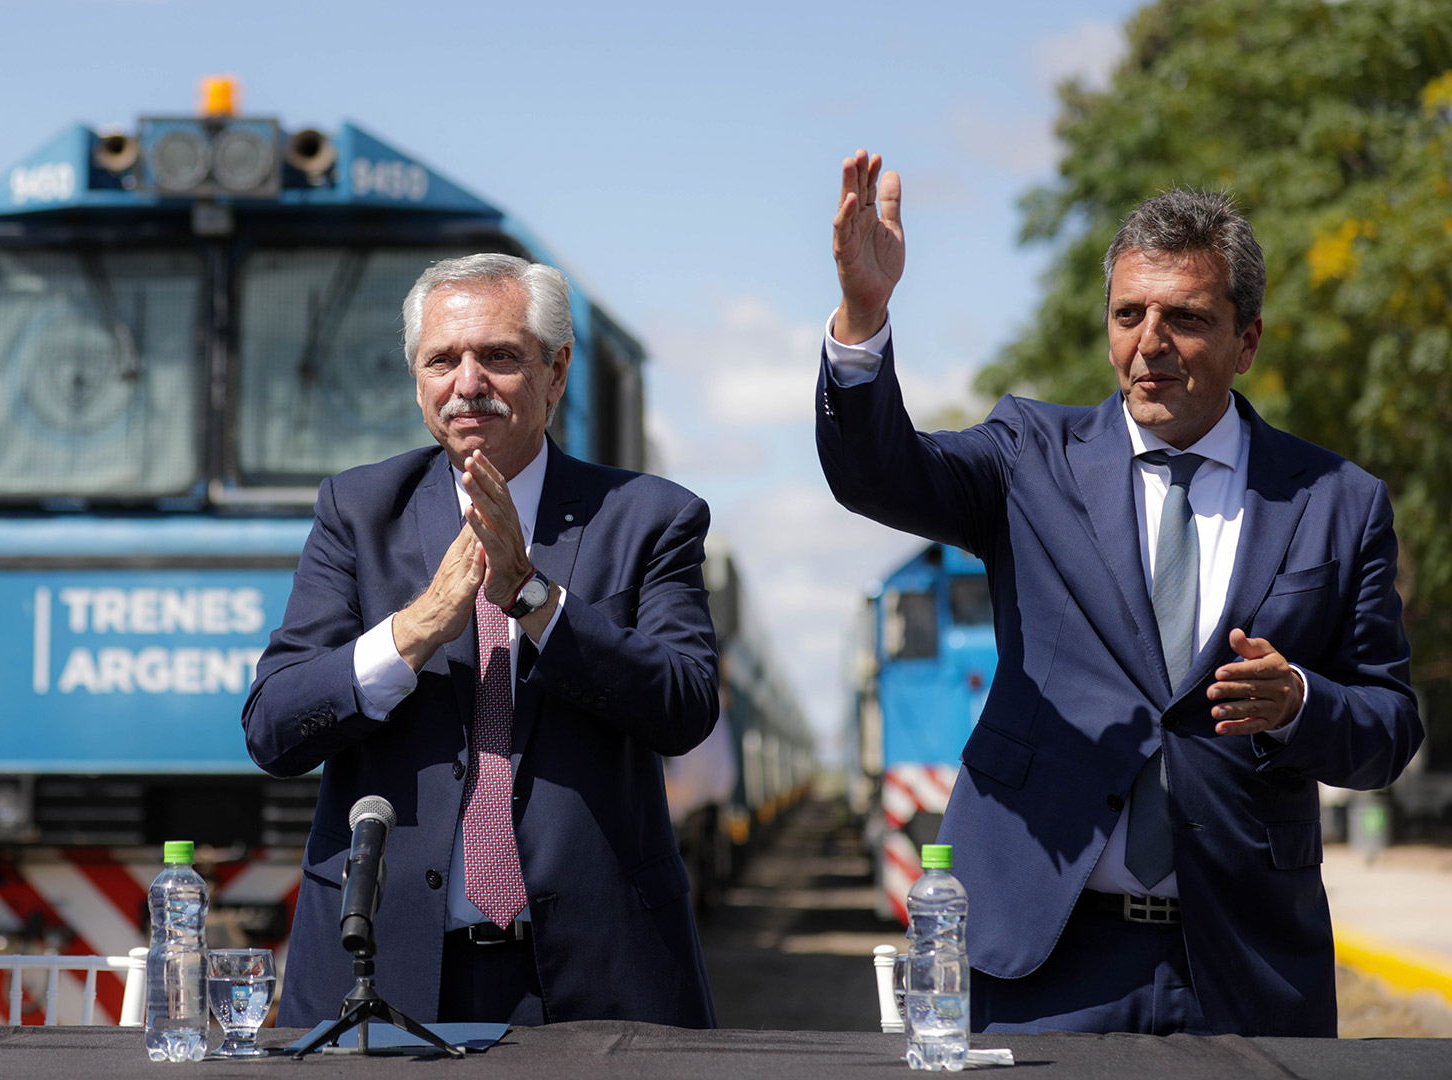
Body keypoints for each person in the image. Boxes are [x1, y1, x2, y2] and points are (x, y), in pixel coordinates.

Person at [817, 152, 1422, 1036]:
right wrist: (864, 319)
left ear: (1247, 340)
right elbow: (879, 473)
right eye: (1129, 314)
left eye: (1185, 318)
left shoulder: (1338, 502)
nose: (1150, 343)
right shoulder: (1030, 455)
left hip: (1245, 963)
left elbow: (1387, 730)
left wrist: (1298, 702)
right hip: (1042, 957)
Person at [243, 254, 719, 1028]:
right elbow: (273, 727)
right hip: (379, 973)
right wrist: (418, 626)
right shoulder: (358, 512)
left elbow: (685, 707)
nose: (468, 383)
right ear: (418, 379)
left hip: (595, 982)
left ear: (557, 373)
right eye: (443, 360)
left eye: (499, 356)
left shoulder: (649, 518)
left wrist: (534, 600)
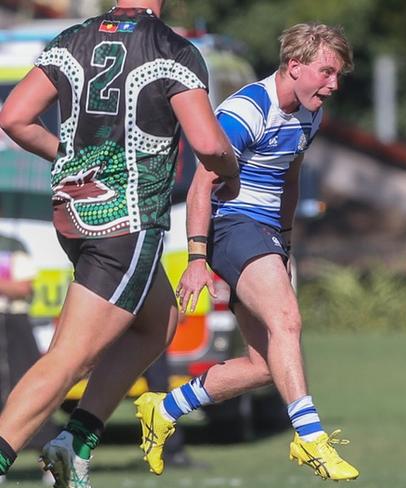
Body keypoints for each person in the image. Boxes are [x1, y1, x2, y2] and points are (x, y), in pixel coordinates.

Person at [0, 1, 240, 487]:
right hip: (127, 223)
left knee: (159, 321)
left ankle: (73, 443)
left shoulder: (74, 38)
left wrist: (70, 159)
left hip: (74, 214)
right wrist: (231, 170)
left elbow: (13, 117)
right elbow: (209, 145)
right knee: (70, 360)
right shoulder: (174, 49)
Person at [134, 23, 359, 481]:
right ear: (294, 67)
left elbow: (290, 175)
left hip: (266, 233)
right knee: (288, 321)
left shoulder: (311, 113)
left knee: (266, 364)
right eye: (326, 72)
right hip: (231, 224)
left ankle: (165, 406)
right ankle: (310, 438)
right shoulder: (247, 110)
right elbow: (202, 186)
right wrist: (197, 260)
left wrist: (286, 242)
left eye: (338, 75)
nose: (333, 85)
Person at [0, 225, 58, 486]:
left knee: (28, 394)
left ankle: (50, 463)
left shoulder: (12, 246)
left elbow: (23, 288)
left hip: (12, 326)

» **Exercise prompt**
The output should be the material above, copied exactly, without its pictures.

» **Problem solution**
Body keypoints for each person in the image. Boxes are [x1, y1, x2, y2] and points are (x, y), in pixel coordinates.

Person at [817, 152, 1422, 1036]:
right wrist: (864, 319)
left ear: (1247, 340)
right elbow: (879, 473)
right eye: (1129, 314)
left eye: (1185, 318)
left shoulder: (1338, 502)
nose: (1150, 343)
right shoulder: (1030, 455)
left hip: (1245, 963)
left elbow: (1387, 730)
left wrist: (1298, 702)
right hip: (1042, 957)
Person at [243, 254, 719, 1028]:
right elbow: (273, 727)
right hip: (379, 973)
right wrist: (418, 626)
right shoulder: (358, 512)
left elbow: (685, 707)
nose: (468, 383)
right ear: (418, 379)
left hip: (595, 982)
left ear: (557, 373)
right eye: (443, 360)
left eye: (499, 356)
left shoulder: (649, 518)
left wrist: (534, 600)
Body keypoints for each person in the image. Boxes are [x1, y1, x2, y2] and points are (x, y), in pixel coordinates.

Person at [0, 1, 240, 487]:
right hip: (127, 223)
left knee: (159, 321)
left ankle: (73, 443)
left shoulder: (74, 38)
left wrist: (70, 159)
left hip: (74, 214)
right wrist: (231, 170)
left elbow: (13, 117)
right elbow: (209, 145)
right knee: (70, 360)
right shoulder: (174, 49)
Person at [134, 23, 359, 481]:
right ear: (294, 67)
left elbow: (290, 175)
left hip: (266, 233)
right knee: (288, 321)
left shoulder: (311, 113)
left knee: (266, 364)
right eye: (326, 72)
right hip: (231, 224)
left ankle: (165, 406)
right ankle: (310, 438)
right shoulder: (247, 110)
right elbow: (202, 186)
right wrist: (197, 260)
left wrist: (286, 242)
left eye: (338, 75)
nose: (333, 85)
Person at [0, 225, 58, 486]:
left knee: (28, 394)
left ankle: (50, 463)
left shoulder: (12, 246)
left elbow: (23, 288)
left hip: (12, 326)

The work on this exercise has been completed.